# [What needs to be done]
Copy each line of the material in which the word "pixels" appears.

= Beginning of Section =

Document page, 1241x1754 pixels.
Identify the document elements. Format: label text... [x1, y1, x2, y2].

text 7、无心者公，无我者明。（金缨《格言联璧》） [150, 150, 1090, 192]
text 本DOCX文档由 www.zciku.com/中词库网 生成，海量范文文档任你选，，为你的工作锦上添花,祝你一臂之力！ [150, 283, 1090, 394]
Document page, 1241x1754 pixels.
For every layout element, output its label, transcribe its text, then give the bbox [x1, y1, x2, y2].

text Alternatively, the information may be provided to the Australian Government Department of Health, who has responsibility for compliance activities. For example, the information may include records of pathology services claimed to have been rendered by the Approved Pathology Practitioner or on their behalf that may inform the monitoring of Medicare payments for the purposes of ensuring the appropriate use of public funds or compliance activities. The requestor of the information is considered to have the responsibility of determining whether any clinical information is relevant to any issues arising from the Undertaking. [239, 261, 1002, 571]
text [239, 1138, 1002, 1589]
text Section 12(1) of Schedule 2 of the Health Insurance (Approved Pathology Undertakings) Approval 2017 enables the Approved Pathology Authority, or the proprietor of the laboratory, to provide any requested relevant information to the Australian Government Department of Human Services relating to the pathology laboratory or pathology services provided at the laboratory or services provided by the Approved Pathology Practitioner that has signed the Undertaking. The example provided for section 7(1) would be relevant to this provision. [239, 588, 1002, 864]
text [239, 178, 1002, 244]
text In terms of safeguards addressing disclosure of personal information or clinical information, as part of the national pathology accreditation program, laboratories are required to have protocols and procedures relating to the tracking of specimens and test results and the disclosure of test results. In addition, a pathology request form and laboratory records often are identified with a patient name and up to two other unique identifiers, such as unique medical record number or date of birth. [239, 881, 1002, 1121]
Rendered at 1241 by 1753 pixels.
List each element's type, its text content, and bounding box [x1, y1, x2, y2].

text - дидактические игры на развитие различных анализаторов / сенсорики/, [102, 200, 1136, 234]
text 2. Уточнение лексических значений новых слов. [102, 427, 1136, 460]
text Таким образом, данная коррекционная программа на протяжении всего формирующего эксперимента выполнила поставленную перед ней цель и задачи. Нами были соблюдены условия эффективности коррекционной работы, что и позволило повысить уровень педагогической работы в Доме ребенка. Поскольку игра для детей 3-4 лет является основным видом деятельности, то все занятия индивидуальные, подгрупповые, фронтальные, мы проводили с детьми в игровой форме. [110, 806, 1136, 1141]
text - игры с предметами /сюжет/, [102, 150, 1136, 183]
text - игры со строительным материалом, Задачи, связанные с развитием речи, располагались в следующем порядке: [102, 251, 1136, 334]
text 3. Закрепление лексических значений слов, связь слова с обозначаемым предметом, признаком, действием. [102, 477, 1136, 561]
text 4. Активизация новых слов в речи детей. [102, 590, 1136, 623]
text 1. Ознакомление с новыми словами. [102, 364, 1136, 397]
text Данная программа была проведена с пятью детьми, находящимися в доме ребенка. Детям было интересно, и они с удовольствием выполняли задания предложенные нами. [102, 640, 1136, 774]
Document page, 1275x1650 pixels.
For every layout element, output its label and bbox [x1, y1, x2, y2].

= End of Section =

# [Written response]
Document page, 1241x1754 pixels.
Document page, 1241x1754 pixels.
Rendered at 1241 by 1753 pixels.
Document page, 1275x1650 pixels.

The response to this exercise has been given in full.